Pour juger du caractère exagéré des primes versées sur un contrat d’assurance-vie, les juges doivent se fonder sur un certain nombre de critères…
Les conditions de souscription d’une assurance-vie autorisent l’épargnant à verser des primes dont le montant est totalement libre. Et rien a priori ne lui interdit de détenir une partie importante de son patrimoine au sein d’un tel contrat pour en faire « profiter », au moment de son décès, un ou plusieurs bénéficiaires désignés parmi les héritiers eux-mêmes ou une personne extérieure à la famille. En revanche, le contrat d’assurance-vie ne doit pas être un moyen pour empêcher les héritiers réservataires de percevoir, au moment du décès de l’épargnant, leur part de réserve. Si tel était le cas, la loi protège ces derniers en leur ouvrant une action judiciaire spécifique basée sur la notion de primes manifestement exagérées. Ce recours ayant comme finalité de remettre en cause la transmission du capital au(x) bénéficiaire(s) de l’assurance-vie et de réintégrer, au sein de la succession du défunt, soit la partie excessive, soit la totalité des primes versées. L’utilisation de cette action judiciaire a fait l’objet d’un récent contentieux.

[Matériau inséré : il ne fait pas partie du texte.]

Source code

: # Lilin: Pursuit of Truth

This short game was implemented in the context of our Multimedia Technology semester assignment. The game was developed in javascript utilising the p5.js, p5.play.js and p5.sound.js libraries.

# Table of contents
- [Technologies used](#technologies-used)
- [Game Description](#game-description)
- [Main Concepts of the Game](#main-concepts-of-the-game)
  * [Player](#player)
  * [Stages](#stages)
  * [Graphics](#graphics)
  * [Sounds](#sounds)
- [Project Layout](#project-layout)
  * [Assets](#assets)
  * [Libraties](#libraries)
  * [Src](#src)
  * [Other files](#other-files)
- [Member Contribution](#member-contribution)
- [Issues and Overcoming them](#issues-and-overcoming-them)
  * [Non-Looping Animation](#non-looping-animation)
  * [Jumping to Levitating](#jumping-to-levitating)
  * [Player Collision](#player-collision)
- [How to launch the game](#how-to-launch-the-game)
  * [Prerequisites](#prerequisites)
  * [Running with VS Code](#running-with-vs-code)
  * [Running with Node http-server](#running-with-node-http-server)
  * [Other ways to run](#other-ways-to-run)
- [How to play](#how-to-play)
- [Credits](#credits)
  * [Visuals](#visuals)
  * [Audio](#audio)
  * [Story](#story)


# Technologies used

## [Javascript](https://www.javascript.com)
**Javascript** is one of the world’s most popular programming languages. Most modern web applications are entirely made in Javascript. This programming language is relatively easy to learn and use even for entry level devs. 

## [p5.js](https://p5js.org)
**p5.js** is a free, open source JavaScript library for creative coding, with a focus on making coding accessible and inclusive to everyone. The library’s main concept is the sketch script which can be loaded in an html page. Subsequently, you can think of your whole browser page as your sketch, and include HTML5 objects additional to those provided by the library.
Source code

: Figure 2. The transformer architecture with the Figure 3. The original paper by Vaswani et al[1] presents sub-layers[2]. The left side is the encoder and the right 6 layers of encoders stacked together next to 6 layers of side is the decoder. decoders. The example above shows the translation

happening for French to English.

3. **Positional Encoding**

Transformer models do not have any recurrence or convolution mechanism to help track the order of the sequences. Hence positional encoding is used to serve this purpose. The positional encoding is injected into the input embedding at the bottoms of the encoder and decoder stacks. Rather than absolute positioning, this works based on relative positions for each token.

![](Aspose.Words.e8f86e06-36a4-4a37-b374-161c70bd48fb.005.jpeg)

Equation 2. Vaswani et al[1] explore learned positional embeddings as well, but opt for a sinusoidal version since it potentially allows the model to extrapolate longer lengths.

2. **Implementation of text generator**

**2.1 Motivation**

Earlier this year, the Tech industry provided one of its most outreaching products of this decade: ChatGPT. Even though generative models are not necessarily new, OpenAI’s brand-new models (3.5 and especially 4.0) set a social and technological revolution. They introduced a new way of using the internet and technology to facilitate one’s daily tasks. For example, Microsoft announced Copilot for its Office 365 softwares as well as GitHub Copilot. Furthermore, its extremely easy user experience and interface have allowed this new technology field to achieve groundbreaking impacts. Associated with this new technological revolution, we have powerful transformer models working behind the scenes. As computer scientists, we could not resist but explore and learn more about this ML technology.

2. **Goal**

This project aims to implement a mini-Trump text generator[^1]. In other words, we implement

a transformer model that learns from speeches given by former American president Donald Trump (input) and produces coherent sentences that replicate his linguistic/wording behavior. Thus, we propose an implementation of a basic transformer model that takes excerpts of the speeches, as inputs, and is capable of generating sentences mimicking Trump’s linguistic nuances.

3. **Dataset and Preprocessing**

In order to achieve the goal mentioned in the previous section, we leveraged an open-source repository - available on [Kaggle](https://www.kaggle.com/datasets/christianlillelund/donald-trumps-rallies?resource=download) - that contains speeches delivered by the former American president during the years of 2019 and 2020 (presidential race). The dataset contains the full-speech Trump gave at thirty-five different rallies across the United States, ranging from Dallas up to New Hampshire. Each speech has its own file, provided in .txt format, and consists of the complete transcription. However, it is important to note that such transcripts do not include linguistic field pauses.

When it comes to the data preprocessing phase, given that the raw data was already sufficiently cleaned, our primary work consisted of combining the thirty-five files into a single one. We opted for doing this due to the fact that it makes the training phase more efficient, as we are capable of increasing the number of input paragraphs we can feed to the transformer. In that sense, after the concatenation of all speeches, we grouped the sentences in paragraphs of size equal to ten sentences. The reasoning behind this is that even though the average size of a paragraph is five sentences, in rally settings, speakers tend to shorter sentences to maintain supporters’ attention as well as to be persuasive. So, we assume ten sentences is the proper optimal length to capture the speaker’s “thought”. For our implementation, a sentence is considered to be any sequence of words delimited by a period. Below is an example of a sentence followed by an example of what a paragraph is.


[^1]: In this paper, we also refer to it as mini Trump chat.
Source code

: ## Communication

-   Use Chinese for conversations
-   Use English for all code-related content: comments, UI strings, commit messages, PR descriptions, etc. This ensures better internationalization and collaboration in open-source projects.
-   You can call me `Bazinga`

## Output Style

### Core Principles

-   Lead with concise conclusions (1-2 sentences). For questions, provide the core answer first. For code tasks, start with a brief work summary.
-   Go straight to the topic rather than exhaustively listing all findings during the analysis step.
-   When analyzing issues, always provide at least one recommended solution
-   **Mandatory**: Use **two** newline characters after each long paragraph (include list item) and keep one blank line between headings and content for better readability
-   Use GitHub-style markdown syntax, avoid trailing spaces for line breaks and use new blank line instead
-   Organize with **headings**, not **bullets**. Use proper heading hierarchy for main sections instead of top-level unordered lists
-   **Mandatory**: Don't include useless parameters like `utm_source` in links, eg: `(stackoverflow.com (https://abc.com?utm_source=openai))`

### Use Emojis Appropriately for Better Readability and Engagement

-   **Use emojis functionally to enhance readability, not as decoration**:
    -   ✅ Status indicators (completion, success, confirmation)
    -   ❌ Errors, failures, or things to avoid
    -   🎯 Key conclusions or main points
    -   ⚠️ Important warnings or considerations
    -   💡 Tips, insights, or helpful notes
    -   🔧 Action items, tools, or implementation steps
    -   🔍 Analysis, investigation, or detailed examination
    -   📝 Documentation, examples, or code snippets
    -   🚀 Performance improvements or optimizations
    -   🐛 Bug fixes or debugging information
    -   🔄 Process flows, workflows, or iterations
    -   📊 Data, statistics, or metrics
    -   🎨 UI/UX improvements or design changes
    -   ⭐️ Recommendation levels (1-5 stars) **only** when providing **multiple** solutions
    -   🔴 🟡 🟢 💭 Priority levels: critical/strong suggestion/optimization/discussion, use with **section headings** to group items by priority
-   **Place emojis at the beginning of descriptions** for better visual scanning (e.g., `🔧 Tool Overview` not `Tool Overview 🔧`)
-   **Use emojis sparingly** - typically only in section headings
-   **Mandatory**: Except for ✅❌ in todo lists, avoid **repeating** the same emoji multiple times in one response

Dans cette affaire, deux époux étaient décédés respectivement les 1er mars 2010 et 21 avril 2013, en laissant pour leur succéder leurs deux enfants. Un contrat d’assurance-vie avait été souscrit par la mère au bénéfice de sa fille. Au décès de la mère, le frère avait demandé notamment le rapport à la succession des sommes versées sur cette assurance-vie au titre des primes manifestement exagérées.
Saisie du litige, la cour d’appel avait condamné la sœur à rapporter à la succession l’intégralité du capital versé. Pour justifier leur position, les juges avaient souligné que, au moment de la souscription du contrat, la mère n’avait pas de revenus propres et n’était pas assujettie à l’impôt sur le revenu. L’utilité d’un tel contrat n’était donc pas démontrée.
Une argumentation qui n’a pas convaincu les juges de la Cour de cassation. Ces derniers ont estimé que la cour d’appel n’avait pas évalué la situation en tenant compte du patrimoine global des époux (immobilier et comptes d’épargne). Ce patrimoine étant, à leurs yeux, de nature à établir que le montant des primes versées n’était pas manifestement exagéré. En outre, les juges ont rappelé que le caractère manifestement exagéré des primes s’apprécie au moment de leur versement et au regard de différents critères comme l’âge, la situation patrimoniale et familiale du souscripteur et l’utilité du contrat pour ce dernier. Appréciation à laquelle la cour d’appel n’avait pas procédé.